-- Section du texte --

────────────────

Adversaires et partisans s’étaient affrontés sans résultat. On avait remis la séance au lendemain. Aussitôt les partisans de la mesure s’étaient réunis à nouveau ; ainsi avait été décidé l’envoi d’une délégation.

Je n’ai pas besoin d’affirmer que dès ce moment, j’étais bien résolu à ne pas démissionner. L’Assemblée nationale, disais-je, m’a conféré pour sept ans les pouvoirs dévolus par la Constitution au chef de l’État. Elle peut me les retirer. Si elle doit le faire, qu’elle en prenne la responsabilité. Pour moi, je considère de mon devoir de les exercer jusqu’à leur terme. Je ne déserterai pas mon poste.

Le lendemain, 8 juillet, je reçois la visite de MM. Jeanneney et Herriot. Ils approuvent mon attitude de la veille.

8 juillet. — Une réunion de sénateurs a lieu en vue d’examiner le contre-projet présenté au nom des anciens combattants qui paraît recueillir l’adhésion de plusieurs membres de la Haute Assemblée.

────────────────

[Entrées du jeu de données]
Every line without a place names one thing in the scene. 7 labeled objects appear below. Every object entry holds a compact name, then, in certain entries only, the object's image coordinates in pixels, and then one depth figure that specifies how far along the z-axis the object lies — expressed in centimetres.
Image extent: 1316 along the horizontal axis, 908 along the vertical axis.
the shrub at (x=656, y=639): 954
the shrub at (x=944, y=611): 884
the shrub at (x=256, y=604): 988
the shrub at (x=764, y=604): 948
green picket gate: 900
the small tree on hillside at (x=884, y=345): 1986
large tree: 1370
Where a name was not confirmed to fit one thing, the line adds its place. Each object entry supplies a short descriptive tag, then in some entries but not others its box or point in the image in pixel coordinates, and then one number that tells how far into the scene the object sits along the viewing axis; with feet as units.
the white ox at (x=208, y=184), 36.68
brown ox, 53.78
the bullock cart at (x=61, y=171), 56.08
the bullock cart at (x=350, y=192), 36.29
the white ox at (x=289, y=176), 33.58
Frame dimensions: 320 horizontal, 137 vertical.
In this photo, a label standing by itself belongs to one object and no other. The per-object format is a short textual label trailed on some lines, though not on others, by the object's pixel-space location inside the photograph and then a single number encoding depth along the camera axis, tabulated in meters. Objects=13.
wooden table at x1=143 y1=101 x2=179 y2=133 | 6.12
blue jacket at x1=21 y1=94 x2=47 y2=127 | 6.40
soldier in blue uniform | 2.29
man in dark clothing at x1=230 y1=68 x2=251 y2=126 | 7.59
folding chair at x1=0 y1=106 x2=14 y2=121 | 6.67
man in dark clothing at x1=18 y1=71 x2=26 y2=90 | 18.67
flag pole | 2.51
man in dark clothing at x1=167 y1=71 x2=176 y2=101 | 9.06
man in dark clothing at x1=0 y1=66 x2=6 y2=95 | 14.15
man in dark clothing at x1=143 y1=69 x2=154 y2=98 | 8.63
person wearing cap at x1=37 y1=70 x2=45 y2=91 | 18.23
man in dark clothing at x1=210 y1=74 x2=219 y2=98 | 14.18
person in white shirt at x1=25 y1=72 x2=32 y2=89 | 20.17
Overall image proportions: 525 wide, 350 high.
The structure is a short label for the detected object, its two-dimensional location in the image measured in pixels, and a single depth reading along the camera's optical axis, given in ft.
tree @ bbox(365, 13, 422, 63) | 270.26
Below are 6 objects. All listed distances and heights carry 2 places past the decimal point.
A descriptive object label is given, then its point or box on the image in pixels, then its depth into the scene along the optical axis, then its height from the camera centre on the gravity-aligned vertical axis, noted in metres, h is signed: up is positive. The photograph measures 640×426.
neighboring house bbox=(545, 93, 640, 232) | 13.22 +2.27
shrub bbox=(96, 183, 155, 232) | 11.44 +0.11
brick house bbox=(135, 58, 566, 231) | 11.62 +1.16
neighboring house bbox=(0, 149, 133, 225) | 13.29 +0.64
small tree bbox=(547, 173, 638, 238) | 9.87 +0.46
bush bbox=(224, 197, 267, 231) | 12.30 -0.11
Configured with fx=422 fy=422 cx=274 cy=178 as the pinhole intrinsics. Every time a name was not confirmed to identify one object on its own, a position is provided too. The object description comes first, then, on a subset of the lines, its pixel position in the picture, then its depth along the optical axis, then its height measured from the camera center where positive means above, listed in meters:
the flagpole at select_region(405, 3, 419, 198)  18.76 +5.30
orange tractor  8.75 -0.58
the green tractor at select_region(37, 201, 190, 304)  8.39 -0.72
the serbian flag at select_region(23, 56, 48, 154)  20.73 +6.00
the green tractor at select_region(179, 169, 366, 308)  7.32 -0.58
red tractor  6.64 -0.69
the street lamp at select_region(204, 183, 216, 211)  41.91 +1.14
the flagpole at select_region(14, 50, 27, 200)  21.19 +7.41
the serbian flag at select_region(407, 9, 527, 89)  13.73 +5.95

────────────────

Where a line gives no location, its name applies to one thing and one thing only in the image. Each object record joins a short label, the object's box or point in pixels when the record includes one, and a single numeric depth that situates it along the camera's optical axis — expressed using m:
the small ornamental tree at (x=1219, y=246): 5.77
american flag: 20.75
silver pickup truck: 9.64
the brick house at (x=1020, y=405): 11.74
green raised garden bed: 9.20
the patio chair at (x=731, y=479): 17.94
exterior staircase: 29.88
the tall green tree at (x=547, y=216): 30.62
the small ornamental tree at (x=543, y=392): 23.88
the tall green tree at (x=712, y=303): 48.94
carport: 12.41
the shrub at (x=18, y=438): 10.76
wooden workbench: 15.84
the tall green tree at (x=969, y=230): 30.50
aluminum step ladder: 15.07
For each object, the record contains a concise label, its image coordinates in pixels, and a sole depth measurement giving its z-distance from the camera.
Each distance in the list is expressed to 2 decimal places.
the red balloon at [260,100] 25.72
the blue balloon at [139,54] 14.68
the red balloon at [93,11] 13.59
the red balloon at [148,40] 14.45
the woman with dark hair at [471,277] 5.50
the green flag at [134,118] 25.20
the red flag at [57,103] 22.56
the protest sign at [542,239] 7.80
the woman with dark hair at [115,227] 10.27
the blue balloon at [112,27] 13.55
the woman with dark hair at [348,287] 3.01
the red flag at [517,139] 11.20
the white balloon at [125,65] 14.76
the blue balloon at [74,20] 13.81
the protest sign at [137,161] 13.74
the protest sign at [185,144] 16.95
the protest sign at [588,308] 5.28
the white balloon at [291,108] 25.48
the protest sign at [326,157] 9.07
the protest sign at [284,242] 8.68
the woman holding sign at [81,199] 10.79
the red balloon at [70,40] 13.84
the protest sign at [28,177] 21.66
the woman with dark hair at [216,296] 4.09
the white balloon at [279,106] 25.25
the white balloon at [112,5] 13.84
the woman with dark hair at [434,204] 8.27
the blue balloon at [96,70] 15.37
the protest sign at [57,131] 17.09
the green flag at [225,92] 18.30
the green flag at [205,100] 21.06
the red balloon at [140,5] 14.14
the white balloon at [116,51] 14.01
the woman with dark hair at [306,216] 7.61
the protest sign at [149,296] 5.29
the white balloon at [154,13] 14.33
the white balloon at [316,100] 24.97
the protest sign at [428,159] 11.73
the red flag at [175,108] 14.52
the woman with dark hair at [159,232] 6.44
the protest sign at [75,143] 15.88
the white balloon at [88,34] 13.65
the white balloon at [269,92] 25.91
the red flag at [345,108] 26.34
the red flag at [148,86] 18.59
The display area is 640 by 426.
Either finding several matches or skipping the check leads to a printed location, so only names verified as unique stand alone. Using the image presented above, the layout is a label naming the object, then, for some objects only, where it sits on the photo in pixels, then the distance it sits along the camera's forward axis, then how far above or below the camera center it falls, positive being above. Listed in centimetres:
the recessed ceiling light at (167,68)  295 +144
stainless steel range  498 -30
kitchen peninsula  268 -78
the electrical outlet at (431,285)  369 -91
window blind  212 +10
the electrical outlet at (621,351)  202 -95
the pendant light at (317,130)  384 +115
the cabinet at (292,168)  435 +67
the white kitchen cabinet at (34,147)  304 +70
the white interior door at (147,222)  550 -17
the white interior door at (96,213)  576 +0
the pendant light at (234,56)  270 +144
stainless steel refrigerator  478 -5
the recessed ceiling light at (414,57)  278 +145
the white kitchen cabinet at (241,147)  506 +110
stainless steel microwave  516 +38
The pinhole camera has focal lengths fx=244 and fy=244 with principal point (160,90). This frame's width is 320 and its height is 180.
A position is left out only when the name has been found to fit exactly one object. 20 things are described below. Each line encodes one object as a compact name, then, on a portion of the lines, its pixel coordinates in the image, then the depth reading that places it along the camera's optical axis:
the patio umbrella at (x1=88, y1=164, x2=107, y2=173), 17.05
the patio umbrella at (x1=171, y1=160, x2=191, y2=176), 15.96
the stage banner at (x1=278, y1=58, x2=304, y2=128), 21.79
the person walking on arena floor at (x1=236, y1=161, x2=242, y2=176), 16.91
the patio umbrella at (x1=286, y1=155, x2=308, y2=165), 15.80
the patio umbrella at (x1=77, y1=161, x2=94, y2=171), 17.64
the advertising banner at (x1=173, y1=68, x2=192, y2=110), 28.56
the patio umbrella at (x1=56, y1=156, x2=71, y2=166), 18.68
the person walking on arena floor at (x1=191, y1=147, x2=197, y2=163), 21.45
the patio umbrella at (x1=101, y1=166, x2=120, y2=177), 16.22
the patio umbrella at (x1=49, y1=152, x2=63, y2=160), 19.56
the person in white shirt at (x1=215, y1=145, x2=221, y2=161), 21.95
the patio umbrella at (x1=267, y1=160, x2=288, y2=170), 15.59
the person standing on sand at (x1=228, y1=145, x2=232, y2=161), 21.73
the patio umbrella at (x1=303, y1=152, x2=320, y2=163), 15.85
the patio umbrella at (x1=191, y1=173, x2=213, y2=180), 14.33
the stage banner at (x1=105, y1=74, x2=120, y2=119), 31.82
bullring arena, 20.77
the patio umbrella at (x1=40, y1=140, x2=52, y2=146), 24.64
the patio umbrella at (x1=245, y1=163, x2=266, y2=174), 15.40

────────────────

-- Consignes de l'exercice --
(a) Réécrivez le texte sur le refus de démissionner entre « Je n’ai pas » et « de la veille. » inclus, en remplaçant « mon poste » par « ma fonction ».
(b) D'après le texte sur le refus de démissionner, qu'est-ce qui motive la décision de ne pas démissionner ? Répondez en une à trois phrases.

-- Corrigé détaillé --
(a)
Je n’ai pas besoin d’affirmer que dès ce moment, j’étais bien résolu à ne pas démissionner. L’Assemblée nationale, disais-je, m’a conféré pour sept ans les pouvoirs dévolus par la Constitution au chef de l’État. Elle peut me les retirer. Si elle doit le faire, qu’elle en prenne la responsabilité. Pour moi, je considère de mon devoir de les exercer jusqu’à leur terme. Je ne déserterai pas ma fonction.

Le lendemain, 8 juillet, je reçois la visite de MM. Jeanneney et Herriot. Ils approuvent mon attitude de la veille.

(b) L'Assemblée nationale a conféré pour sept ans les pouvoirs dévolus par la Constitution au chef de l'État, et les exercer jusqu'à leur terme est considéré comme un devoir. Si l'Assemblée veut retirer ces pouvoirs, c'est à elle d'en prendre la responsabilité.